Crested Butte Mountain Resort’s vision to add three lifts and 500 acres of intermediate and advanced terrain moved forward last Friday with the release of a Draft Environmental Impact Statement by the Gunnison National Forest. Operated by Triple Peaks, LLC along with New England’s Okemo and Mt. Sunapee resorts, Crested Butte currently has a fleet of 12 lifts serving mostly beginner and expert terrain. The 58 year-old mountain seeks to provide guests more intermediate and advanced options and improve skier circulation. Triple Peaks owners Tim and Diane Mueller were previously blocked from building a five-lift, 2,000-acre expansion on neighboring Snodgrass Mountain in 2009.

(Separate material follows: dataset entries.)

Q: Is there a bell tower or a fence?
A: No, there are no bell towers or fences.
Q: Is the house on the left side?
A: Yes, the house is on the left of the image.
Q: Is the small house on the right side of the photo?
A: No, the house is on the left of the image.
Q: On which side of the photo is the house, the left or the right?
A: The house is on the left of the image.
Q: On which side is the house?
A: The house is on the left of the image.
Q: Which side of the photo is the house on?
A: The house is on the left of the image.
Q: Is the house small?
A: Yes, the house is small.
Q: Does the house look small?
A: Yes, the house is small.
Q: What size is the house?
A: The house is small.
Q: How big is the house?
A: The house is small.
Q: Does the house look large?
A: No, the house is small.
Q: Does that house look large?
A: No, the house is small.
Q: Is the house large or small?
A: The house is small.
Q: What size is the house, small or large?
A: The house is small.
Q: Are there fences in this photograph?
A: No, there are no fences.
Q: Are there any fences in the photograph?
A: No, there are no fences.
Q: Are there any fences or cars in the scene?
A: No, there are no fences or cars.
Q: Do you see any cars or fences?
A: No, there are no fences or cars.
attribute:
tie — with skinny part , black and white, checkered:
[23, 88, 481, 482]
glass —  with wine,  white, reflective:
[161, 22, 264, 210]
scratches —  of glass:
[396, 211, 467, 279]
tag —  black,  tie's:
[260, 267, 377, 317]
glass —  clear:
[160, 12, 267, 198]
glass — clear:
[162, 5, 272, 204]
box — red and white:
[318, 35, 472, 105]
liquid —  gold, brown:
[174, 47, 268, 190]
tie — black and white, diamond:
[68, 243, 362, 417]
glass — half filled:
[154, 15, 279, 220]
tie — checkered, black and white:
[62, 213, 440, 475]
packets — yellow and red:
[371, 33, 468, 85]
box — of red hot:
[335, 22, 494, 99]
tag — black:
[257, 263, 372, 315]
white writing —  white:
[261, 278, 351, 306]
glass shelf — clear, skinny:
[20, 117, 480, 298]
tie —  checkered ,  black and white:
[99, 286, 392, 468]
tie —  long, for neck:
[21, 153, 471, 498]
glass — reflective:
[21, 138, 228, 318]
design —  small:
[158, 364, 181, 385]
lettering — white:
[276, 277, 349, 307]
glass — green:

Under the new plan, first proposed in 2015, one current lift would be replaced with two more added in an area called Teocalli 2 – far from Snodgrass and nearer current resort infrastructure. The North Face lift, a Leitner T-Bar installed in 2004, would be removed and replaced with a much longer chairlift. This fixed-grip quad would stretch around 5,000 feet with a capacity nearly twice that of the current surface lift. The new lift was orignally envisioned to start between the East River and Paradise lifts but is now slated to load directly adjacent to Paradise.

A second new lift with the working name Teo Park would similarly top out at the summit of the North Face but rise from the Teo 2 drainage behind. This fixed-grip triple would move 1,200 guests per hour with a slope length of 3,050′ and create a link between the proposed expansion area and the already-developed ski area front side.
The heart of the expansion lies lower in the west-facing Teo watershed, where a new high-speed or fixed-grip triple would span approximately 6,000 linear feet. Capacity would be limited to 1,200 skiers per hour and only a handful of new intermediate runs cut, totaling 89 acres. Most of the terrain – 434 acres – would be left as gladed skiing with select trees removed by helicopter. This expansive zone would supplement the popular and sometimes overcrowded intermediate runs serviced by Paradise and East River.
Public comments for this major project will be accepted here until May 10th and the Forest Supervisor is expected to make a decision around October. Implementation of approved elements could begin as early as 2019 and the Mueller family would likely sign with Leitner-Poma for any new lifts as they have for decades at Crested Butte, Okemo and Sunapee.